Thursday, February 02, 2006

Its all alphabet soup to him

I should be hunkering down to do the kids homework right now. This whole concept of homework in elementary school baffles me, frankly. I don't remember having homework every evening until at least grade six. At that point, my mother did not have to sit with me and walk me through it. Harry's homework involves weekly spelling words, and reading a book. Need I remind anyone that he is in his second semester of kindergarten? Academically he is doing just fine. He can sound out words, make sense of them rather quickly, and then read on. I bite my tongue when it comes to his printing - it seems to me that teachers are a whole lot less anal about that than they were in my day. This may be a good thing. But then again, I have relatively interesting penmanship. But who needs penmanship these days, I ask. I am surprised he is not in a typing class.

Given Owen's academic needs and challenges, homework time is never less than 45 minutes to an hour. He is slow, but amazingly persistant, resiliant and patient. All habits I wish I could better cultivate in myself. I know an hour each night sounds like a bit much for someone who is only in the second grade, but I actually like it. It probably is what makes the whole process bearable. I get some sit down, one on one time with Owen. Sometimes, he is painfully slow. Sounding out simple words, is a challenge. Making a simple sentence is a challenge. Its probably a benefit that I spent time teaching ESL. Sometimes I feel as if I am teaching a foreigner. You can tell that his brain is not wired to naturally come out with the deep grammar that English provides. But do you know what? I don't care. I can still marvel at that mystery - of what Owen's brain is naturally designed to do. The homework routine goes something like this: read 12 spelling words, then I test him (he has to write them down), then he has to construct 4 sentences containing a spelling word (he has to submit this on Thurs. so that makes 4 each evening). Then there is 15 minutes of reading, and then he has to do directed writing. This is the hardest part. He still struggles for words - although, again, I have to stress that this kid has an amazing amount of patience. He has a week to compose about a paragraph of writing. I suspect this takes most grade 2's an evening. And they can probably do it much more independantly. If he is given a situation to write about, he has a hard time knowing how to start, and then it comes out randomly - there is no real grammar, or consciousness of tense, or gender. I have to translate that random cloud of thoughts into a proper sentence (also appropriate for a grade 2 reader). Then he has to edit his work. Owen is very detail oriented, so finding mistakes such as proper punctuation and misplaced capital letters is pretty easy. He is also instructed to read each sentence and ask "Does this sound right?" I have to laugh. Its all alphabet soup to him.

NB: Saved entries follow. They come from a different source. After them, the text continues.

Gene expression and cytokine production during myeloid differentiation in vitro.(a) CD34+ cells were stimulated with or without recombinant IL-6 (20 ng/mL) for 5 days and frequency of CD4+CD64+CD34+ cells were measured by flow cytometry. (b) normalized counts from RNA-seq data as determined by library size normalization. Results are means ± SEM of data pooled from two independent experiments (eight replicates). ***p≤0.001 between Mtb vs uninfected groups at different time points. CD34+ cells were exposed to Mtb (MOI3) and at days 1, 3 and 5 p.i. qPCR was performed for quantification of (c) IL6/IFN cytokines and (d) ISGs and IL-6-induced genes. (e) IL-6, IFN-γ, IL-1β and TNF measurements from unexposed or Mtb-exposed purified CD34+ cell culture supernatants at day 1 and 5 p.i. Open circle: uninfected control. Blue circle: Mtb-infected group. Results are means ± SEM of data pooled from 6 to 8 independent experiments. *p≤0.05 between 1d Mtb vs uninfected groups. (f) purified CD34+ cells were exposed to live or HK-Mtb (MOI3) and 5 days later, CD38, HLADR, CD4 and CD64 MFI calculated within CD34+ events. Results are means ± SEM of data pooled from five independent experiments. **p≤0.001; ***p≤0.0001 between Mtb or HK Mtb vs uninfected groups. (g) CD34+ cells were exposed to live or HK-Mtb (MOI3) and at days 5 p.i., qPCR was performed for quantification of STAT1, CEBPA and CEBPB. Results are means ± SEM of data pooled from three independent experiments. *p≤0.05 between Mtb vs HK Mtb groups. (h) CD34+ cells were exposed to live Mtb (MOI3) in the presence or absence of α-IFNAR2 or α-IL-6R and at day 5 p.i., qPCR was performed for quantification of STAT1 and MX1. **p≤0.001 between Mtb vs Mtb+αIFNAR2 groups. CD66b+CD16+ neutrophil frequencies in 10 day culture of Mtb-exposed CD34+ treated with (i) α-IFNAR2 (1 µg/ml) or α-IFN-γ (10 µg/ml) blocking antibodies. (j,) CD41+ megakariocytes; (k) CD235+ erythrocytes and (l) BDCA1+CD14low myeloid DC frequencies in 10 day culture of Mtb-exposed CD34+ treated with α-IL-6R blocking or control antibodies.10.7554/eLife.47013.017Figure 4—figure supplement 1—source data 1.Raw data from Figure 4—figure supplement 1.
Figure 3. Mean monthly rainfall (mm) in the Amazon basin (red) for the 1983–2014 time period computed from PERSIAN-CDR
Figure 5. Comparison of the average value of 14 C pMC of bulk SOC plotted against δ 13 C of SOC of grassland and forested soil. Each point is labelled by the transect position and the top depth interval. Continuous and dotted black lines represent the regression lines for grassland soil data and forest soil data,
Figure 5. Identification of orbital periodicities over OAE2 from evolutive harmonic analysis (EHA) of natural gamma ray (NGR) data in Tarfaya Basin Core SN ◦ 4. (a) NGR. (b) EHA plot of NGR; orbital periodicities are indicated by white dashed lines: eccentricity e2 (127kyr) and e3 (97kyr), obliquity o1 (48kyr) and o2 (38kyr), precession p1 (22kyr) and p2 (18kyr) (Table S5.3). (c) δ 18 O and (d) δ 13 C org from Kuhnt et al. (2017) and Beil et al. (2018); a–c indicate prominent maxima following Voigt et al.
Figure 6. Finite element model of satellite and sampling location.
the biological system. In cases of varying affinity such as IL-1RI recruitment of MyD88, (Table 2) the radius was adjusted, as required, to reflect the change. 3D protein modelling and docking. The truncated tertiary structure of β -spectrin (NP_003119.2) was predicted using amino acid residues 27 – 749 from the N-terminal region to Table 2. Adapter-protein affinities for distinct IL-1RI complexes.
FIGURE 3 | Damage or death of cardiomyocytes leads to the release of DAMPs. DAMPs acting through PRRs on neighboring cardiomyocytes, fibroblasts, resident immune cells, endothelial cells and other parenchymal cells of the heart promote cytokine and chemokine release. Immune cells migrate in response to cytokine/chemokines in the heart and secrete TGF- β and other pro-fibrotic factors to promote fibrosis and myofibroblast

"I ate cereal tomorrow" and "I will eat cereal yesterday" would probably make total sense to him.

And then there is the bedtime dance!

Yay for me!!


Gareth said...

I don't really have anything important to say, just that you write really well, and I enjoy reading your posts.

Thank you.

hotboy said...

Hope you're feeling more cheerful these days! Hope Eric's not too cold! My kid couldn't read at all when she was seven and couldn't spell at all (not on the scale) I was informed a year later. I had to teach her myself. Got top marks for English at high school. Anyway, you Canadians are really into education!! Hotboy
p.s. most kids starting first year at my school last autumn had reading ages of ten. Primary education in Scotland now is woeful!

MC Etcher said...

I probably say this a lot, but you seem like a great Mom!